Thankfully, it seemed to come together quickly. In fact, it was finished with hours to spare! (Though, to be honest, I’m the kind of person who thinks there should be days between finishing a project and its supposed deadline.) I threw it on to check the fit only to realize that in the rushing, the shingles had gotten slightly off. Well, really just the cyan one. I blame its poly content. The others (aqua, regatta, navy) were all cotton and seemed to have held up just fine to my speed sewing. I ran it back through the serger, and it was worse. I took out scissors, cut off the offending parts of the side seams, and, of course, threw it back through the serger one more time (since basting first would have obviously taken too long). It was better, but now there was a little bit of wonkiness to the side seam and some of the little hems on the shingles had flipped up. I took out the scissors again and cut off all of the little hems I’d painstakingly sewn in. At that point I decided it was good enough and threw it into my weekend bag.

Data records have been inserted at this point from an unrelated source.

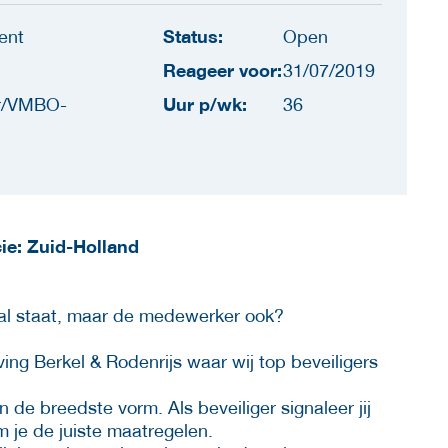
Status:
ent
Open
Reageer voor:
31/07/2019
Uur p/wk:
r/VMBO-
36
ie: Zuid-Holland
aal staat, maar de medewerker ook?
ng Berkel & Rodenrijs waar wij top beveiligers
 de breedste vorm. Als beveiliger signaleer jij
m je de juiste maatregelen.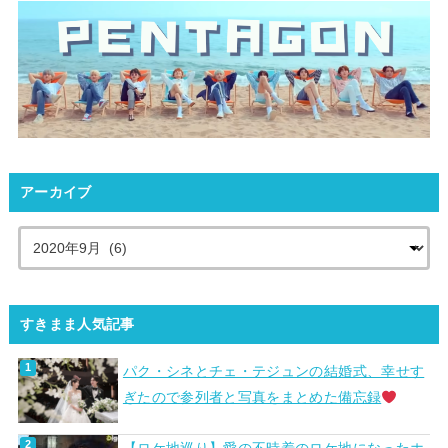
アーカイブ
すきまま人気記事
パク・シネとチェ・テジュンの結婚式、幸せす
ぎたので参列者と写真をまとめた備忘録
【ロケ地巡り】愛の不時着のロケ地になったホ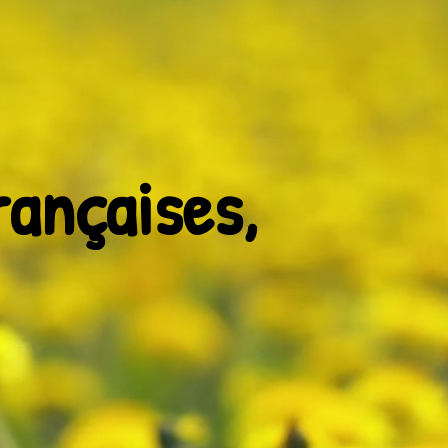
ançaises,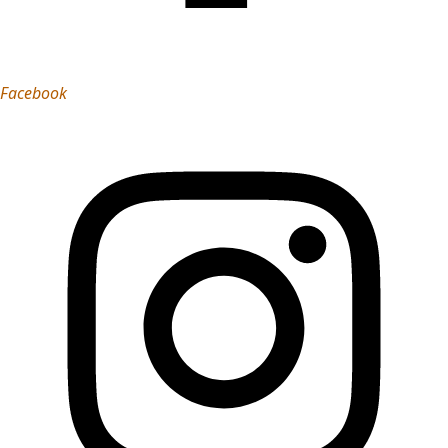
Facebook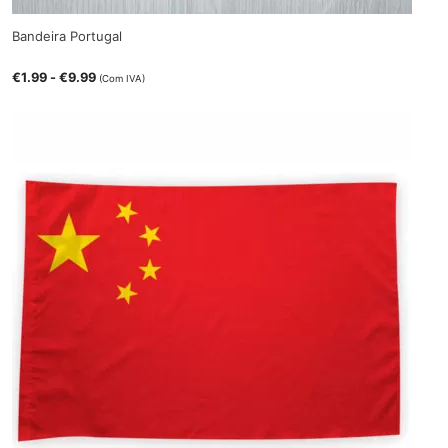
Bandeira Portugal
€
1.99
-
€
9.99
(Com IVA)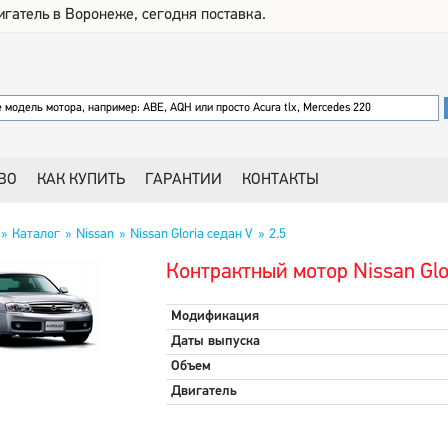
игатель в Воронеже, сегодня поставка.
ВО
КАК КУПИТЬ
ГАРАНТИИ
КОНТАКТЫ
Каталог
Nissan
Nissan Gloria седан V
2.5
Контрактный мотор Nissan Glor
Модификация
Даты выпуска
Объем
Двигатель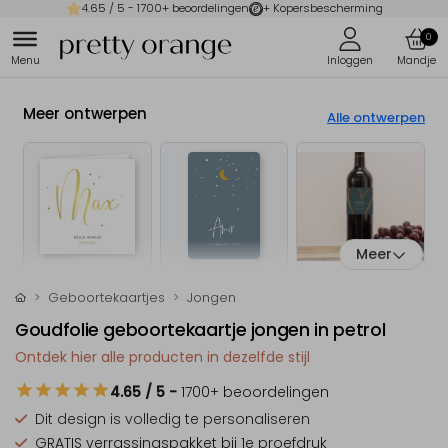
4.65
/ 5 -
1700
+ beoordelingen
+ Kopersbescherming
0
Meer ontwerpen
Alle ontwerpen
Meer
Geboortekaartjes
Jongen
Goudfolie geboortekaartje jongen in petrol
Ontdek hier alle producten in dezelfde stijl
4.65
/ 5
-
1700
+ beoordelingen
Dit design is
volledig te personaliseren
GRATIS verrassingspakket
bij 1e proefdruk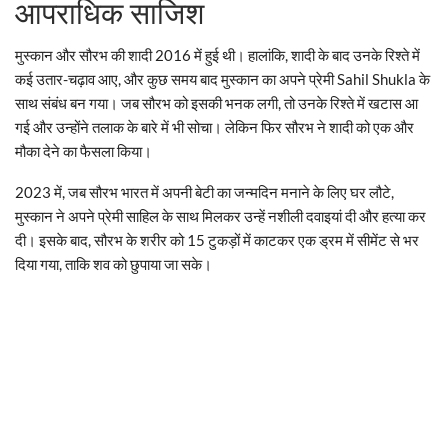
आपराधिक साजिश
मुस्कान और सौरभ की शादी 2016 में हुई थी। हालांकि, शादी के बाद उनके रिश्ते में
कई उतार-चढ़ाव आए, और कुछ समय बाद मुस्कान का अपने प्रेमी Sahil Shukla के
साथ संबंध बन गया। जब सौरभ को इसकी भनक लगी, तो उनके रिश्ते में खटास आ
गई और उन्होंने तलाक के बारे में भी सोचा। लेकिन फिर सौरभ ने शादी को एक और
मौका देने का फैसला किया।
2023 में, जब सौरभ भारत में अपनी बेटी का जन्मदिन मनाने के लिए घर लौटे,
मुस्कान ने अपने प्रेमी साहिल के साथ मिलकर उन्हें नशीली दवाइयां दी और हत्या कर
दी। इसके बाद, सौरभ के शरीर को 15 टुकड़ों में काटकर एक ड्रम में सीमेंट से भर
दिया गया, ताकि शव को छुपाया जा सके।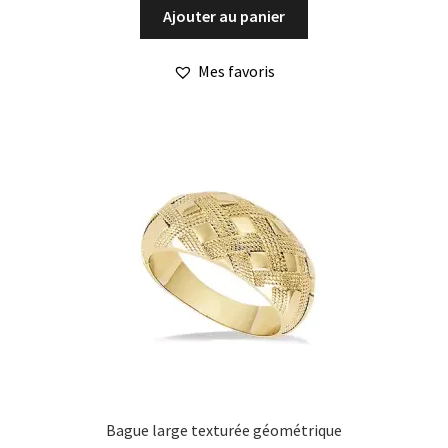
Ajouter au panier
Mes favoris
Bague large texturée géométrique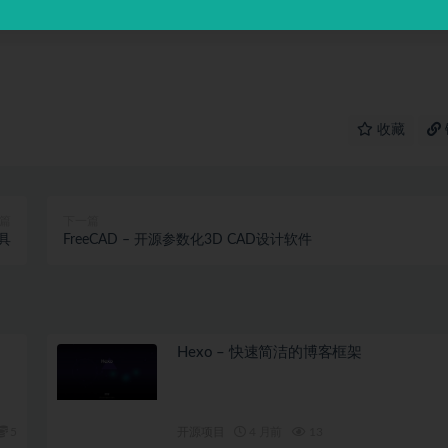
们进行处理。
收藏
篇
下一篇
工具
FreeCAD – 开源参数化3D CAD设计软件
Hexo – 快速简洁的博客框架
5
开源项目
4 月前
13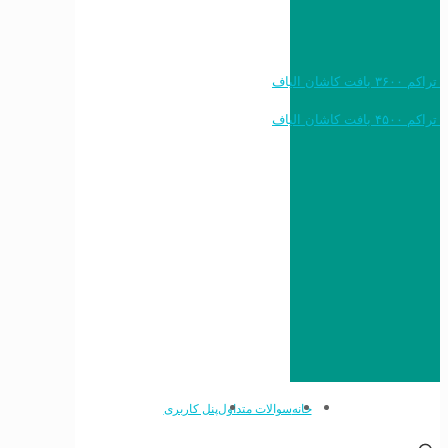
خرید به قیمت فرش ماشینی ۱۲۰۰ شانه تراکم ۳۶۰۰ بافت کاشان الیاف
خرید به قیمت فرش ماشینی ۱۵۰۰ شانه تراکم ۴۵۰۰ بافت کاشان الیاف
خانه
سوالات متداول
پنل کاربری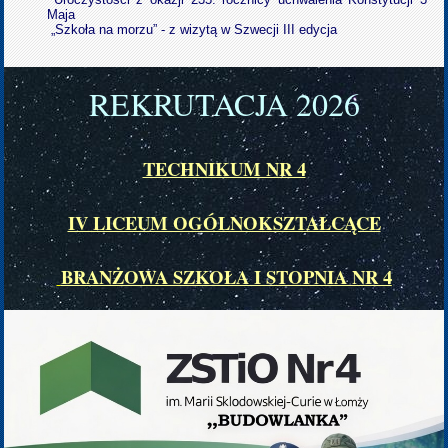
Maja
„Szkoła na morzu” - z wizytą w Szwecji III edycja
REKRUTACJA 202
6
TECHNIKUM NR 4
IV LICEUM OGÓLNOKSZTAŁCĄCE
BRANŻOWA SZKOŁA I STOPNIA NR 4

As you can probably guess from the beginning of this post, the dress didn’t come out again all weekend. I surprisingly liked the raw hems better than the neatly sewn ones (even the pattern suggests you leave the edges raw!), but I just couldn’t get over the now-wonky side seams. Plus, I’d lost too much ease in my attempts to fix the shingles. This dress may have been ignored, but, thankfully, it is destined to be repeated since I like the pattern (Vogue V8904), I’m really excited about my plan to make ombre shingles, and I have plenty of fabric left over since each single takes very little. So, watch this space for a blue ombre shingle dress… version 2.0.
So, let this crumpled dress be a lesson to all of you. Don’t rush through your sewing! Keep it fun! When seams start going awry, maybe it’s time to turn off the machine. Remember: you already have plenty of fabulous clothes to fill many weekend retreats!
No, really, what’s your take on speed sewing? Are there times it’s okay to rush?